Se qualcuno di voi pensa che la mafia o la ‘ndrangheta (che è la mafia
calabrese) non siano al Nord, senta queste conversazioni. Brevissime.
Dopo averle lette, potrei anche chiudere qui e affidarmi alla vostra
intelligenza.
Conversazione tra due boss nella provincia di Milano, uno più anziano e
uno più giovane; il più anziano dice: «e tu ricordati una cosa. Il mondo si
divide in due: ciò che è Calabria e ciò che lo diventerà.»
Capite qual è la strategia, ciò che stanno facendo, il senso di padronanza
delle aree su cui si sono insediati, che per loro voi siete ciò che è Calabria
o ciò che lo diventerà e si adotteranno gli stessi metodi di comando, di
dominio e di governo che si utilizzano nelle aree a tradizionale presenza
mafiosa.
Dall’intervista ad un collaboratore di giustizia: “Eravamo contenti a sentir
dire che la mafia a Torino non esiste” - La seconda frase è tratta da
un’intervista televisiva del giornalista Iacona (autore e conduttore del
programma televiso “Presa Diretta”) su Torino e l’interland di Torino ad
un collaboratore di giustizia. Il giornalista chiede: «ma voi, quando i
politici torinesi dicevano che a Torino la mafia non esiste, che cosa
pensavate?» Risposta del collaboratore di giustizia che si chiama Rocco
Varacalli: «noi eravamo contenti.» Non immaginate che siano solo i politici
a dire che la mafia non esiste. Riportatela a voi e immaginate la domanda
posta a Varacalli su cosa pensavano a sentir dire dai giovani di Torino che
la mafia non esiste; avrebbe risposto ugualmente: “noi eravamo contenti.”

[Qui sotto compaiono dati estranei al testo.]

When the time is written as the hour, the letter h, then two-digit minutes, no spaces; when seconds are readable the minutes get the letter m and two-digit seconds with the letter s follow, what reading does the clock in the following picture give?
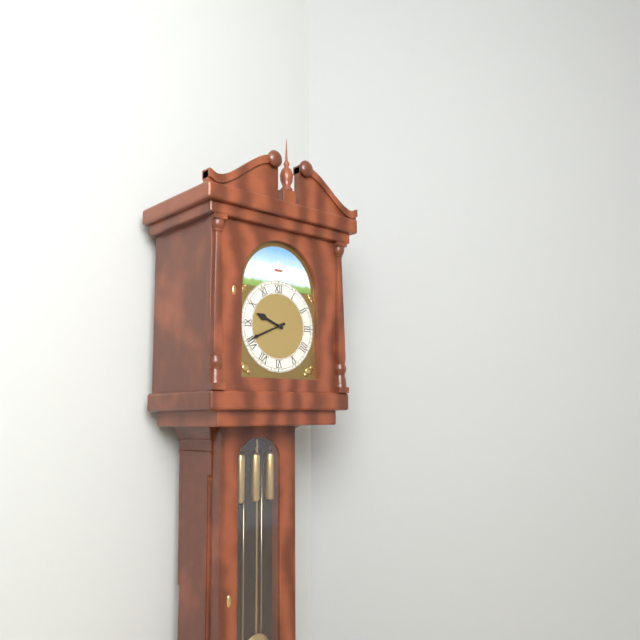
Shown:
9h41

Perché, quando c’è un avversario e chi lo dovrebbe vedere non lo vede,
questo avversario percepisce che può agire in modo indisturbato, senza
che nessuno lo contrasti.
Da un’intercettazione tra un boss a Genova e il capo in Calabria:
“abbiamo portato lì quello che c’è qui” - La terza frase è, invece,
intercettata ed è fra il capo della ‘ndrangheta in Liguria e il capo supremo
della ‘Ndrangheta in Calabria. Il capo della ‘ndrangheta in Liguria non è
un uomo d’affari ma un verduraio del centro storico di Genova. I due boss
dicono: «noi abbiamo portato lì, quello che c’è qui. Amministriamo lì, per
conto di qui.» Cosa vuol dire? Abbiamo portato il nostro mondo lì e lo
abbiamo trapiantato e lì governiamo e amministriamo quello che c’è in
nome degli interessi che ci sono qui.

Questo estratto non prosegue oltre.